Ici, il peut déconcerter ses admirateurs fervents en adoptant un ton que j'appellerais volontiers: le gore rigolard. Man-Su (Lee Byung-Hun) est cadre dans une l'industrie papetière. Lorsque le groupe est racheté par des américains, il est licencié, et son monde s'écroule... Apparemment, en Corée, être licencié et ne pas retrouver de travail immédiatement, c'est la honte.... On commence à se marrer en voyant les groupes de soutien psychologique aux licenciés, tous assis en rond, répétant des mantras "je ne suis pas responsable de ce qui m'arrive.... je vais rapidement retrouver du travail...." accompagnés des gestes qui vont bien...
C'est qu'il avait tout pour être heureux, Man-Su!
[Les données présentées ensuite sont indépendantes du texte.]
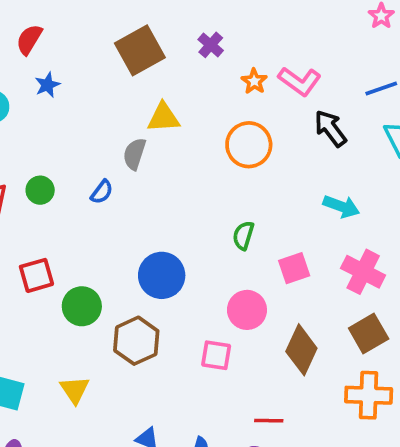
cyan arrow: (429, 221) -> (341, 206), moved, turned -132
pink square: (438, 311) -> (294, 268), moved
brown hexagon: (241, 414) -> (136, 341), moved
Une sublime maison vitrée au milieu des collines et des bois, une jolie femme amoureuse, Lee Mi-Ri (Ye-Jin Son), deux beaux enfants dont une petite fille violoncelliste prodige mais légèrement autiste sur les bords, et deux toutous affectueux. Et apparemment, en Corée, il n'y a pas pour les cadres de confortables indemnités de chômage. Il perd tout! (On mesure notre bonheur, petits français) Que faire? retrouver un poste équivalent. Des entretiens d'embauche ne se passent pas très bien.
Alors, une seule solution, aucun autre choix: éliminer ceux dont les compétences leur permettraient de postuler au poste convoité et d'y réussir... Il en sélectionne trois.. dont Goo Bommo (Sung-min Lee) et Choi Sun-chul (Park Hee-Soon) Au début, on se dit que l'humour coréen est très proche de l'humour anglais. Mais très vite.... on bascule chez Mel Brooks, dans le parfait délire. Un scoop: les bonnes femmes (celle de Bommo par exemple) ne sot pas épargnées par la caricature. C'est un peu foutraque, pas toujours très cohérent (mais on s'en fiche), on s'est bien amusés, et c'est immoral à souhait!!